(Collected data entries)
-------
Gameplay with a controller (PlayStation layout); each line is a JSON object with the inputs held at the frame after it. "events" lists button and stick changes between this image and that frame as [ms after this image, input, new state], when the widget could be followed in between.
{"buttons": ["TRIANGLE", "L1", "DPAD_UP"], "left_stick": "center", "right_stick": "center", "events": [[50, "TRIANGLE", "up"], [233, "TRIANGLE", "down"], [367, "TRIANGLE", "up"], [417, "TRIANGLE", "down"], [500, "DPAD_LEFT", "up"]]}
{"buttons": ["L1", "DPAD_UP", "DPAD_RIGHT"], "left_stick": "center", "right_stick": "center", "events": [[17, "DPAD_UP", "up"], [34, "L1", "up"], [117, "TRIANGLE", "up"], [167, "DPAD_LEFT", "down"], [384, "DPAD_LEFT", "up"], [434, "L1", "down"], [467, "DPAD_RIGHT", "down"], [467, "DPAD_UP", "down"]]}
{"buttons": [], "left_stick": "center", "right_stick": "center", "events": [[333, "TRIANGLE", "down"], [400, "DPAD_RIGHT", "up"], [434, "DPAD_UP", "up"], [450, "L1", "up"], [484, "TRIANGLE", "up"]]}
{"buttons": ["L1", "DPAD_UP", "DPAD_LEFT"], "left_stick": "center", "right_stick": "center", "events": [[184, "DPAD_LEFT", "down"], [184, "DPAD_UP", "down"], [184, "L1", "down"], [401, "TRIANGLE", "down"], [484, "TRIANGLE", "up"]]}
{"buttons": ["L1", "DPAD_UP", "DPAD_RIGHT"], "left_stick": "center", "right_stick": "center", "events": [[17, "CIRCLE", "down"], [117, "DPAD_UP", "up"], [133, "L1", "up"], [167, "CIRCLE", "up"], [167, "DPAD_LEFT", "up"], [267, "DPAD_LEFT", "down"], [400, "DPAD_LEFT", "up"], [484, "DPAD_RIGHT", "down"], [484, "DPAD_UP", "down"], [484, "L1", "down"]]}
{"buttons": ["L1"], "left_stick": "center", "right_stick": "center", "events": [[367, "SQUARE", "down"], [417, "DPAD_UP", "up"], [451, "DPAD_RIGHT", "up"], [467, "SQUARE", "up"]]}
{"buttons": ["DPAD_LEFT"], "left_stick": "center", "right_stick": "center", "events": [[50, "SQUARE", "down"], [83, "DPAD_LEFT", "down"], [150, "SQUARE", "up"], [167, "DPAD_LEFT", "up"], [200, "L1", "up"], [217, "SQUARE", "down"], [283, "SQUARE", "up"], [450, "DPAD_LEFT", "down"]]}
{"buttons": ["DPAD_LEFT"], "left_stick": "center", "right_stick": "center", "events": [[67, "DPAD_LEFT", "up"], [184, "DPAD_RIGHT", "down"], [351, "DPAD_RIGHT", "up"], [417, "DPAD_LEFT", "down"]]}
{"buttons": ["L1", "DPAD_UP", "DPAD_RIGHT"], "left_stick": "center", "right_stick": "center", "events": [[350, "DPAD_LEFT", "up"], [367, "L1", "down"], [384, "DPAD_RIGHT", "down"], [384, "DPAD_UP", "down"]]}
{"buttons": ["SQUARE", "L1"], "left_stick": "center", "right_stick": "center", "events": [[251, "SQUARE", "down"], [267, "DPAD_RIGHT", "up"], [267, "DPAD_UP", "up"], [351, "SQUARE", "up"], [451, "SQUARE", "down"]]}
-------
→ **Brief**
After reading through the records, retype all of them exactly.

→ **Result below**
Gameplay with a controller (PlayStation layout); each line is a JSON object with the inputs held at the frame after it. "events" lists button and stick changes between this image and that frame as [ms after this image, input, new state], when the widget could be followed in between.
{"buttons": ["TRIANGLE", "L1", "DPAD_UP"], "left_stick": "center", "right_stick": "center", "events": [[50, "TRIANGLE", "up"], [233, "TRIANGLE", "down"], [367, "TRIANGLE", "up"], [417, "TRIANGLE", "down"], [500, "DPAD_LEFT", "up"]]}
{"buttons": ["L1", "DPAD_UP", "DPAD_RIGHT"], "left_stick": "center", "right_stick": "center", "events": [[17, "DPAD_UP", "up"], [34, "L1", "up"], [117, "TRIANGLE", "up"], [167, "DPAD_LEFT", "down"], [384, "DPAD_LEFT", "up"], [434, "L1", "down"], [467, "DPAD_RIGHT", "down"], [467, "DPAD_UP", "down"]]}
{"buttons": [], "left_stick": "center", "right_stick": "center", "events": [[333, "TRIANGLE", "down"], [400, "DPAD_RIGHT", "up"], [434, "DPAD_UP", "up"], [450, "L1", "up"], [484, "TRIANGLE", "up"]]}
{"buttons": ["L1", "DPAD_UP", "DPAD_LEFT"], "left_stick": "center", "right_stick": "center", "events": [[184, "DPAD_LEFT", "down"], [184, "DPAD_UP", "down"], [184, "L1", "down"], [401, "TRIANGLE", "down"], [484, "TRIANGLE", "up"]]}
{"buttons": ["L1", "DPAD_UP", "DPAD_RIGHT"], "left_stick": "center", "right_stick": "center", "events": [[17, "CIRCLE", "down"], [117, "DPAD_UP", "up"], [133, "L1", "up"], [167, "CIRCLE", "up"], [167, "DPAD_LEFT", "up"], [267, "DPAD_LEFT", "down"], [400, "DPAD_LEFT", "up"], [484, "DPAD_RIGHT", "down"], [484, "DPAD_UP", "down"], [484, "L1", "down"]]}
{"buttons": ["L1"], "left_stick": "center", "right_stick": "center", "events": [[367, "SQUARE", "down"], [417, "DPAD_UP", "up"], [451, "DPAD_RIGHT", "up"], [467, "SQUARE", "up"]]}
{"buttons": ["DPAD_LEFT"], "left_stick": "center", "right_stick": "center", "events": [[50, "SQUARE", "down"], [83, "DPAD_LEFT", "down"], [150, "SQUARE", "up"], [167, "DPAD_LEFT", "up"], [200, "L1", "up"], [217, "SQUARE", "down"], [283, "SQUARE", "up"], [450, "DPAD_LEFT", "down"]]}
{"buttons": ["DPAD_LEFT"], "left_stick": "center", "right_stick": "center", "events": [[67, "DPAD_LEFT", "up"], [184, "DPAD_RIGHT", "down"], [351, "DPAD_RIGHT", "up"], [417, "DPAD_LEFT", "down"]]}
{"buttons": ["L1", "DPAD_UP", "DPAD_RIGHT"], "left_stick": "center", "right_stick": "center", "events": [[350, "DPAD_LEFT", "up"], [367, "L1", "down"], [384, "DPAD_RIGHT", "down"], [384, "DPAD_UP", "down"]]}
{"buttons": ["SQUARE", "L1"], "left_stick": "center", "right_stick": "center", "events": [[251, "SQUARE", "down"], [267, "DPAD_RIGHT", "up"], [267, "DPAD_UP", "up"], [351, "SQUARE", "up"], [451, "SQUARE", "down"]]}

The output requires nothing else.